Among other goals, the Declaration also set a milestone of reducing poverty by half, by 2025 through inclusive agricultural growth and transformation in the African continent.

However, in an open letter dated July 6 addressed to President Salva Kiir,  farmers in the country through their umbrella group — South Sudan Agricultural Producers’ Union blamed the government for not having made meaningful progress on any of the commitments.

They argue that the government has deprived the agriculture sector for years, allocating to all line ministries only 1% of the national budget in the last three financial years.

The line ministries are Agriculture and Food Security, Livestock and Fisheries, and Environment and Forestry.

“On the 2nd Biennal Review Report on the implementation of Malabo Declarations held in Addis Ababa in February 2020, South Sudan was not on track in achieving progress on any of the thematic areas under Malabo Declarations,” the farmers said in the letter.

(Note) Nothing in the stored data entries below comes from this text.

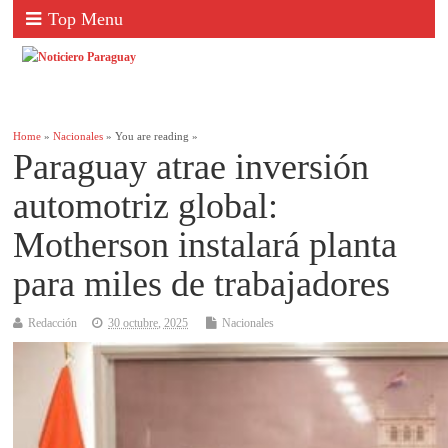
Top Menu
Home
»
Nacionales
» You are reading »
Paraguay atrae inversión
automotriz global:
Motherson instalará planta
para miles de trabajadores
Redacción
30 octubre, 2025
Nacionales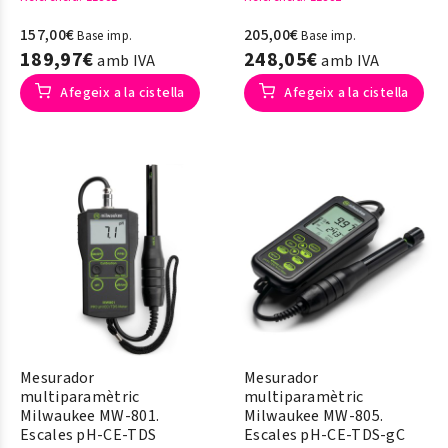
157,00€
205,00€
Base imp.
Base imp.
189,97€
248,05€
amb IVA
amb IVA
Afegeix a la cistella
Afegeix a la cistella
Mesurador
Mesurador
multiparamètric
multiparamètric
Milwaukee MW-801.
Milwaukee MW-805.
Escales pH-CE-TDS
Escales pH-CE-TDS-gC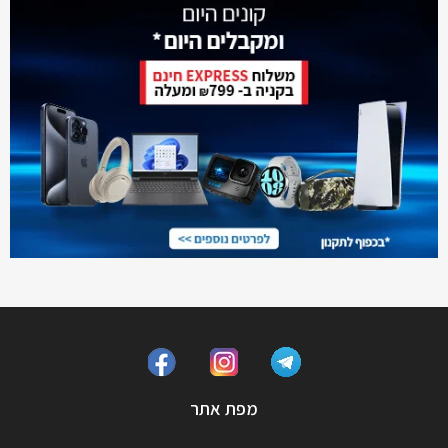
מפת אתר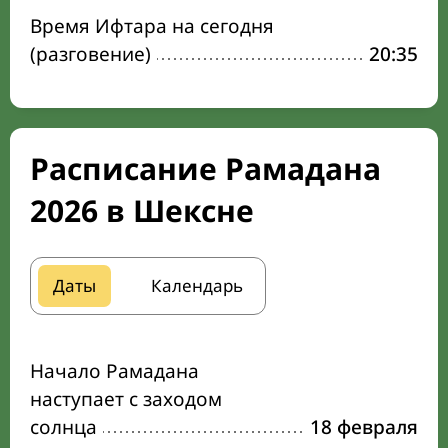
Время Ифтара на сегодня
(разговение)
20:35
Расписание Рамадана
2026 в Шексне
Даты
Календарь
Начало Рамадана
наступает с заходом
солнца
18 февраля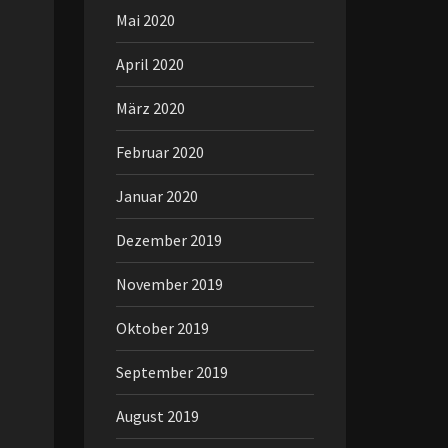
Mai 2020
April 2020
März 2020
Februar 2020
Januar 2020
Dezember 2019
November 2019
Oktober 2019
September 2019
August 2019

“We appeal to your high office to take a proactive role in providing oversight to the South Sudan Agriculture Investment Plan and to ensure that the next Malabo Biennal Review Report and results are seriously discussed and appropriate joint action is taken,” they added.

Early this year, UN agencies and the government warned that 6.5 million of the population was facing severe hunger.

The farmers believe the number of people facing severe hunger has increased due to the crisis imposed by the Covid-19 pandemic.